/---

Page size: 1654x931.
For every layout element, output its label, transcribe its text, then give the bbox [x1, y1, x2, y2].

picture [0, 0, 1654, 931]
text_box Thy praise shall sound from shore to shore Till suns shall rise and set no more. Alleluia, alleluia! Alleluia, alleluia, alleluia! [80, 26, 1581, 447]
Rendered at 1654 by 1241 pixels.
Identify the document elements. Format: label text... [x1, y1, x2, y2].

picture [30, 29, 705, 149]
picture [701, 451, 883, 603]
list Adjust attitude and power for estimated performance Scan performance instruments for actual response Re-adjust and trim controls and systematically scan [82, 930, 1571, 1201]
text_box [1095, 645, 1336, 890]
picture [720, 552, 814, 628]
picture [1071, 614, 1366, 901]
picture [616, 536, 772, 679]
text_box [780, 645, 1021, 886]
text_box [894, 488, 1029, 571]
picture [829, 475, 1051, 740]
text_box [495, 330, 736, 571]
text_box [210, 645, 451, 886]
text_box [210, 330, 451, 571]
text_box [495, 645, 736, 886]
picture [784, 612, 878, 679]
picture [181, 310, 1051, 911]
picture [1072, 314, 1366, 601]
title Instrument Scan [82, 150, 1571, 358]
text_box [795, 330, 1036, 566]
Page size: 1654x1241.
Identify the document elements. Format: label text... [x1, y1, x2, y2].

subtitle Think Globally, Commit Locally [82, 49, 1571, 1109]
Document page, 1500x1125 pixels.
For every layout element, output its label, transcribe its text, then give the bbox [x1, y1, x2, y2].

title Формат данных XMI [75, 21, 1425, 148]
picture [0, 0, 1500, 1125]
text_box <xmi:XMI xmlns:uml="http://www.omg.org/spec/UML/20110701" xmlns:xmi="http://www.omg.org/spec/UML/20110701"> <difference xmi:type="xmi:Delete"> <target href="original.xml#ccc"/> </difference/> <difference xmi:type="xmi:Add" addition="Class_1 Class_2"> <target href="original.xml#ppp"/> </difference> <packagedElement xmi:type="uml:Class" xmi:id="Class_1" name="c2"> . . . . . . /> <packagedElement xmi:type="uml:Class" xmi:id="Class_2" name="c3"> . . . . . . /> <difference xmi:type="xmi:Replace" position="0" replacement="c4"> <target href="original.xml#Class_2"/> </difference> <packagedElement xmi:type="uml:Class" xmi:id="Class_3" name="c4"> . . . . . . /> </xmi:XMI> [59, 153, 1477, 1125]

\---

Task details = Copy the items word for word, starting at the line containing "Document page, 1500x1125 pixels." and ending at the last line of the items.

Reply to the exercise =
Document page, 1500x1125 pixels.
For every layout element, output its label, transcribe its text, then give the bbox [x1, y1, x2, y2].

title Формат данных XMI [75, 21, 1425, 148]
picture [0, 0, 1500, 1125]
text_box <xmi:XMI xmlns:uml="http://www.omg.org/spec/UML/20110701" xmlns:xmi="http://www.omg.org/spec/UML/20110701"> <difference xmi:type="xmi:Delete"> <target href="original.xml#ccc"/> </difference/> <difference xmi:type="xmi:Add" addition="Class_1 Class_2"> <target href="original.xml#ppp"/> </difference> <packagedElement xmi:type="uml:Class" xmi:id="Class_1" name="c2"> . . . . . . /> <packagedElement xmi:type="uml:Class" xmi:id="Class_2" name="c3"> . . . . . . /> <difference xmi:type="xmi:Replace" position="0" replacement="c4"> <target href="original.xml#Class_2"/> </difference> <packagedElement xmi:type="uml:Class" xmi:id="Class_3" name="c4"> . . . . . . /> </xmi:XMI> [59, 153, 1477, 1125]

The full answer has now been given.